Task statement: In the records below, begin at the line containing "neck: (246, 84)" and end at the line containing "left back paw: (256, 315)"; quote every line in that span exactly, including both boundary lines, and no others.

Working data:
• • • • • • •

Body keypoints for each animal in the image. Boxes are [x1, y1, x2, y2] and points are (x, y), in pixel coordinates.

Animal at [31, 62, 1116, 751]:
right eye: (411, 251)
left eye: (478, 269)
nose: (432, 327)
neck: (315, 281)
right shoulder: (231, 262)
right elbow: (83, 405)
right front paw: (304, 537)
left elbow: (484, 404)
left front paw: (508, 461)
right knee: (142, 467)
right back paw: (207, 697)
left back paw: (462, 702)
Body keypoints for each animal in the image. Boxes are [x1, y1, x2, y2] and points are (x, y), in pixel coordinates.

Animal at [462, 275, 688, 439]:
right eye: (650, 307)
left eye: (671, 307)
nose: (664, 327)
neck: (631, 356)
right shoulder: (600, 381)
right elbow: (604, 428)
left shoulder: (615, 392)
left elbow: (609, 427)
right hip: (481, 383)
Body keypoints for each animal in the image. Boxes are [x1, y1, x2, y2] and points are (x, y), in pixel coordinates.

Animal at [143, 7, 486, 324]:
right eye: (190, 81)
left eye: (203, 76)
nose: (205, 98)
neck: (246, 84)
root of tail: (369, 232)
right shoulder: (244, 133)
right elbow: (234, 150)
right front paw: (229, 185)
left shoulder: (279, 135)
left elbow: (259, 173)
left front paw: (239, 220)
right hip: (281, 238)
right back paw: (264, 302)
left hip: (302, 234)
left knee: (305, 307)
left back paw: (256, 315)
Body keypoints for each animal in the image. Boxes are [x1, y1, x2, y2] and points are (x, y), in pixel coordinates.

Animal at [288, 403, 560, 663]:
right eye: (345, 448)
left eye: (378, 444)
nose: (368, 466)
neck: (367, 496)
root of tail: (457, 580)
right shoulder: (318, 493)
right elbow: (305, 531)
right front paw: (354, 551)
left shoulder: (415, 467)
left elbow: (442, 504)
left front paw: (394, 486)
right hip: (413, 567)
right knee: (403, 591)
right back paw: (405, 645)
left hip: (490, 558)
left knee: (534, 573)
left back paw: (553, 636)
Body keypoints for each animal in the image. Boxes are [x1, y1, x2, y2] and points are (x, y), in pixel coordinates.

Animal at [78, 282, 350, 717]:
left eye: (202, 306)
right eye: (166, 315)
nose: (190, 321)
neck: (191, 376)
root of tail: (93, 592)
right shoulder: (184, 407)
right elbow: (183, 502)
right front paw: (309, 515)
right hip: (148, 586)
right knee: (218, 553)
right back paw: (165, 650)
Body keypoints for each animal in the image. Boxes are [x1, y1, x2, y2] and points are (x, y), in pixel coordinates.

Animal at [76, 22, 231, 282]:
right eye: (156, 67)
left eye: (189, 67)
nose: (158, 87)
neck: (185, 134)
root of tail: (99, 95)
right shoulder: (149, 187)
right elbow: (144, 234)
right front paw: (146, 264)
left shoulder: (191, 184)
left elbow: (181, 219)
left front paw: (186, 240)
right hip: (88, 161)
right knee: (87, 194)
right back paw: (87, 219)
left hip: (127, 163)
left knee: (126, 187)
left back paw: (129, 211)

• • • • • • •

Answer:
neck: (246, 84)
root of tail: (369, 232)
right shoulder: (244, 133)
right elbow: (234, 150)
right front paw: (229, 185)
left shoulder: (279, 135)
left elbow: (259, 173)
left front paw: (239, 220)
right hip: (281, 238)
right back paw: (264, 302)
left hip: (302, 234)
left knee: (305, 307)
left back paw: (256, 315)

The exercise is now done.